Migration on the African continent over 2019 continued to be driven by various push and pull factors that are likely to continue in 2020. In west and central Africa, political instability and conflict remained a key driver for human migration. This was particularly the case in Cameroon where an escalating separatist insurgency in the Anglophone Northwest and Southwest Regions has displaced more than 500,000 people, placing the conflict on top of the list of the world’s most neglected displacement crises.

Forced migration of communities within and outside national borders will also continue to define the socio-political situation in Burkina Faso, where the specter of extremist groups looms ever larger over the Sahelian state. Both Cameroon and Burkina Faso are unlikely to become unburdened by the threat of conflict in 2020, which could see insecurity — and forced migration — increasingly impact these countries’ immediate neighbors.

2019 also saw population movements that were related to peace initiatives, perhaps best exemplified in Tanzania where about 600 refugees from Burundi undertook voluntary repatriation. However, there are concerns that Burundi’s forthcoming 2020 presidential elections could again expose ethno-political cleavages that could influence the forced migration of Burundians once again and adversely impact the fragile diplomatic relations that exist in the region.

DATA EXCERPT:

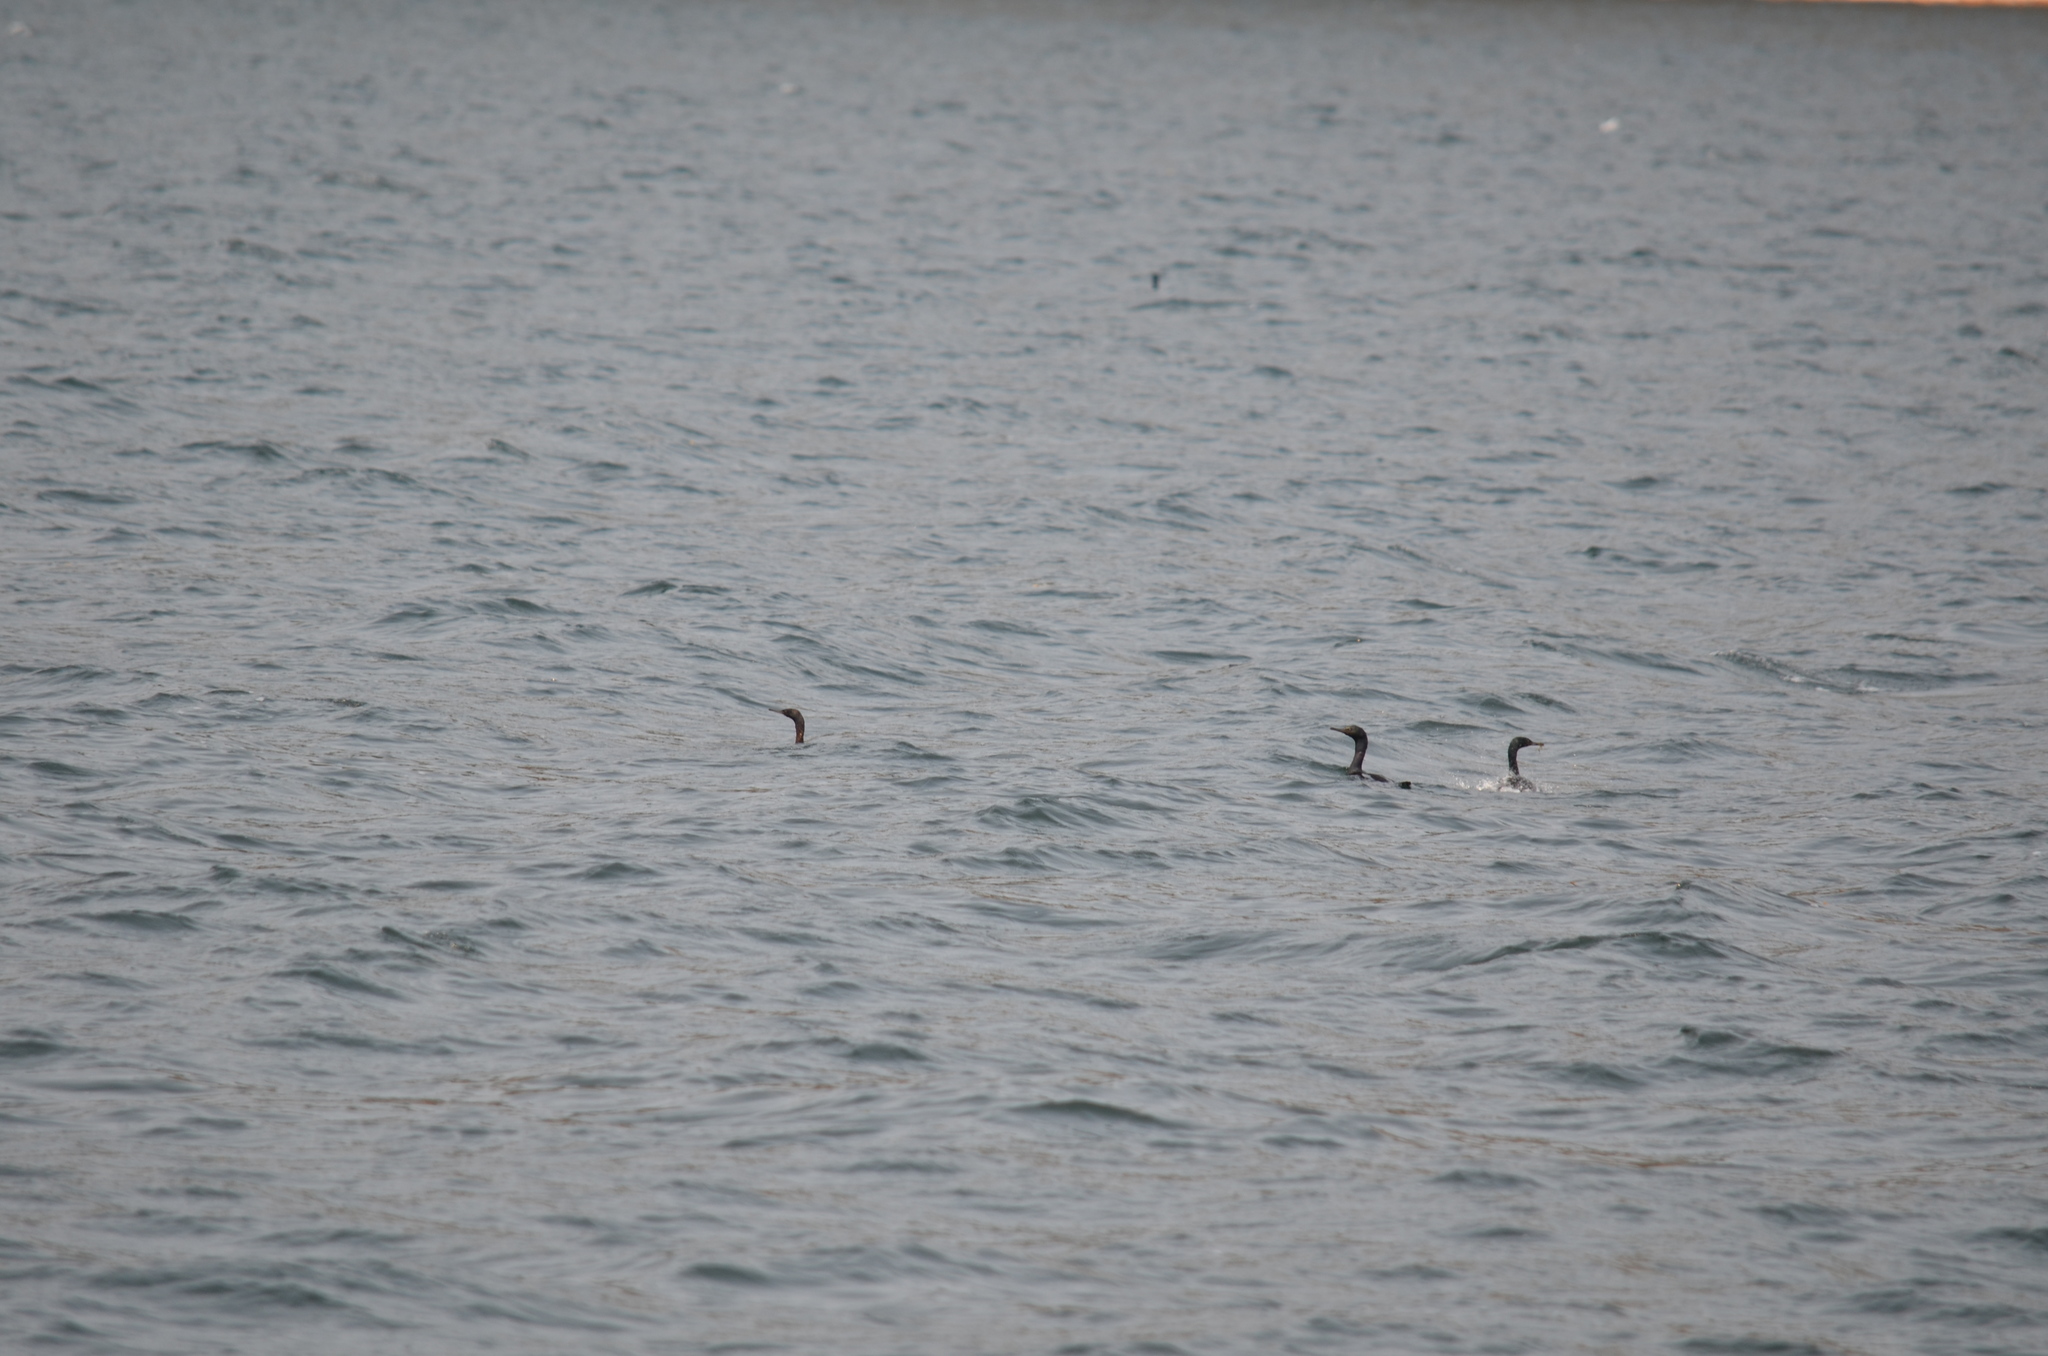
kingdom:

PARTS OF THE EXERCISE:
**a)** In the text on African migration, how many people has the separatist insurgency in Cameroon's Anglophone Northwest and Southwest Regions displaced?
**b)** Transcribe the stretch of the text on African migration from "Migration on the" through "neglected displacement crises.".
The listing has no connection to the text.

PER-TASK ANSWERS:
**a)** More than 500,000 people.

**b)**
Migration on the African continent over 2019 continued to be driven by various push and pull factors that are likely to continue in 2020. In west and central Africa, political instability and conflict remained a key driver for human migration. This was particularly the case in Cameroon where an escalating separatist insurgency in the Anglophone Northwest and Southwest Regions has displaced more than 500,000 people, placing the conflict on top of the list of the world’s most neglected displacement crises.